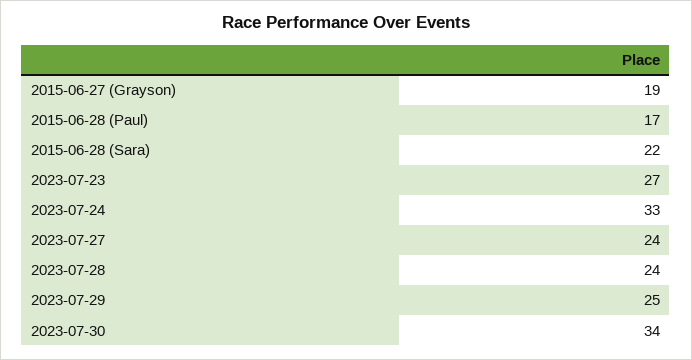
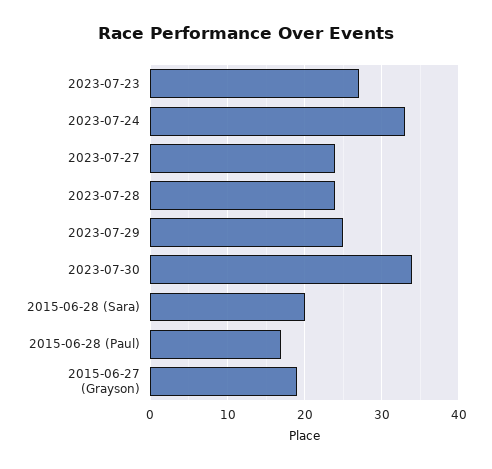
  {
    "2015-06-27 (Grayson)": 19,
    "2015-06-28 (Paul)": 17,
-   "2015-06-28 (Sara)": 22,
+   "2015-06-28 (Sara)": 20,
    "2023-07-23": 27,
    "2023-07-24": 33,
    "2023-07-27": 24,
    "2023-07-28": 24,
    "2023-07-29": 25,
    "2023-07-30": 34
  }

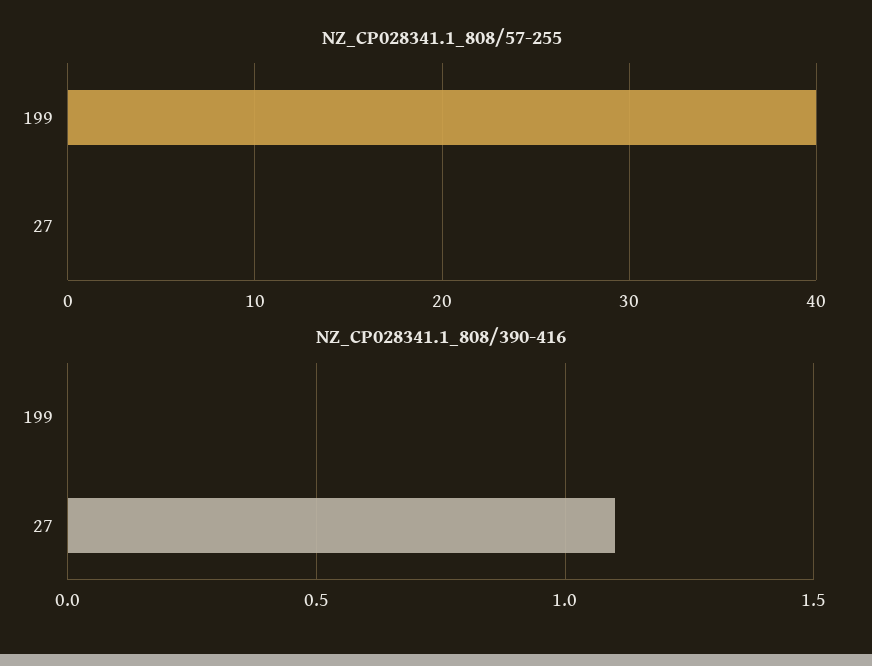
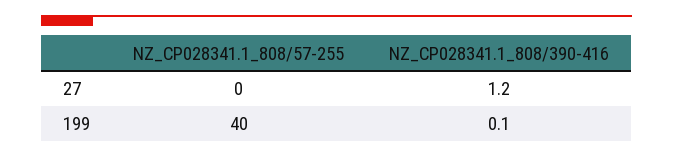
  {
    "NZ_CP028341.1_808/57-255": {
      "199": 40,
      "27": 0
    },
    "NZ_CP028341.1_808/390-416": {
-     "199": 0,
+     "199": 0.1,
-     "27": 1.1
+     "27": 1.2
    }
  }

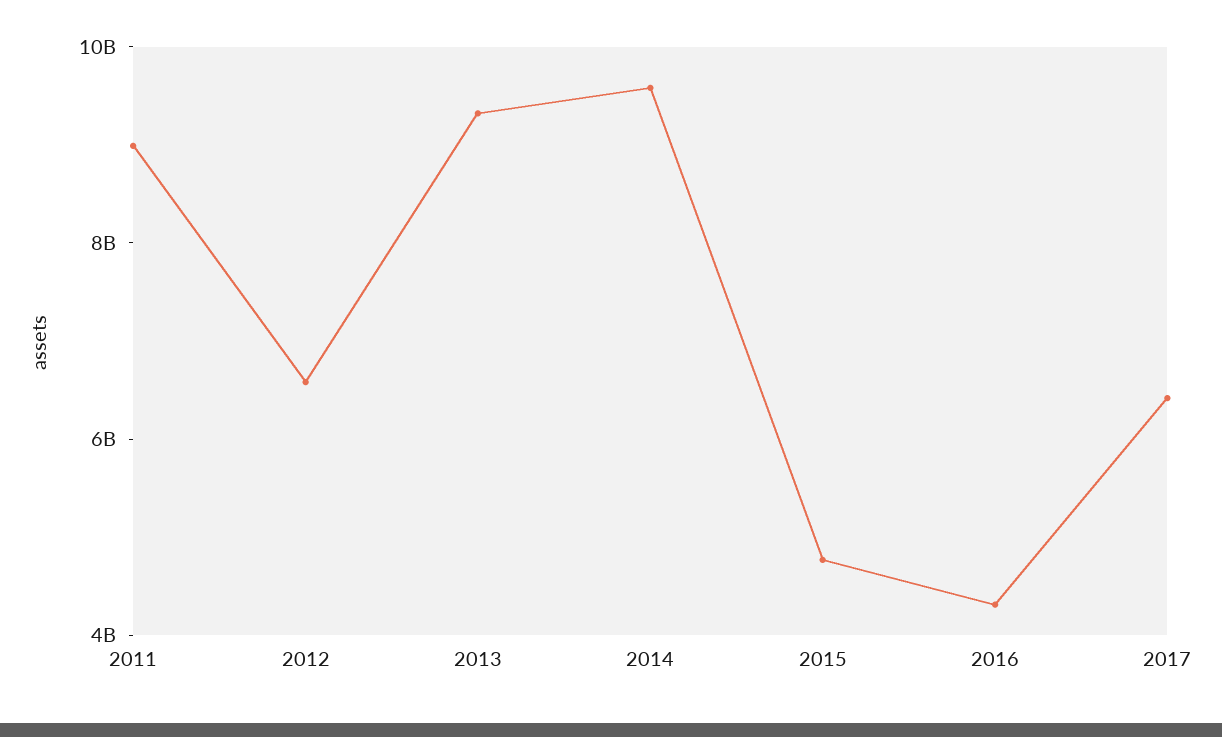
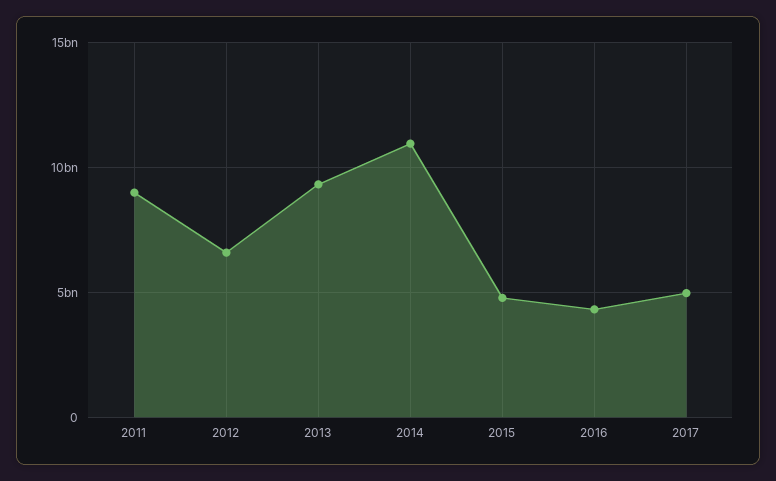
  {
    "2011": 9000000000,
    "2012": 6500000000,
    "2013": 9500000000,
-   "2014": 9500000000,
+   "2014": 11000000000,
    "2015": 5000000000,
    "2016": 4500000000,
-   "2017": 6500000000
+   "2017": 5000000000
  }

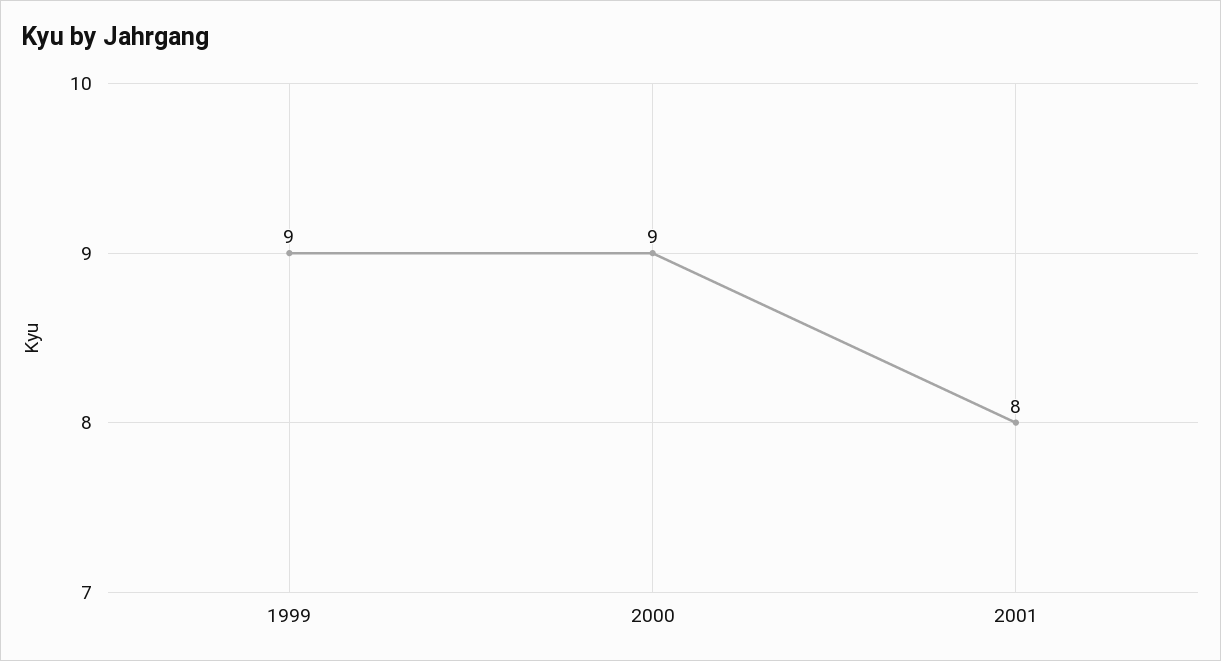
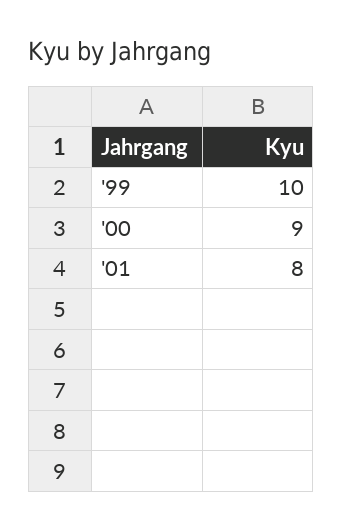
  {
-   "1999": 9,
+   "1999": 10,
    "2000": 9,
    "2001": 8
  }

## WHAT YOU ARE ASKED TO DO
Output the records above exactly, leaving out pictures.

## YOUR SOLUTION
  {
    "2015-06-27 (Grayson)": 19,
    "2015-06-28 (Paul)": 17,
-   "2015-06-28 (Sara)": 22,
+   "2015-06-28 (Sara)": 20,
    "2023-07-23": 27,
    "2023-07-24": 33,
    "2023-07-27": 24,
    "2023-07-28": 24,
    "2023-07-29": 25,
    "2023-07-30": 34
  }

  {
    "NZ_CP028341.1_808/57-255": {
      "199": 40,
      "27": 0
    },
    "NZ_CP028341.1_808/390-416": {
-     "199": 0,
+     "199": 0.1,
-     "27": 1.1
+     "27": 1.2
    }
  }

  {
    "2011": 9000000000,
    "2012": 6500000000,
    "2013": 9500000000,
-   "2014": 9500000000,
+   "2014": 11000000000,
    "2015": 5000000000,
    "2016": 4500000000,
-   "2017": 6500000000
+   "2017": 5000000000
  }

  {
-   "1999": 9,
+   "1999": 10,
    "2000": 9,
    "2001": 8
  }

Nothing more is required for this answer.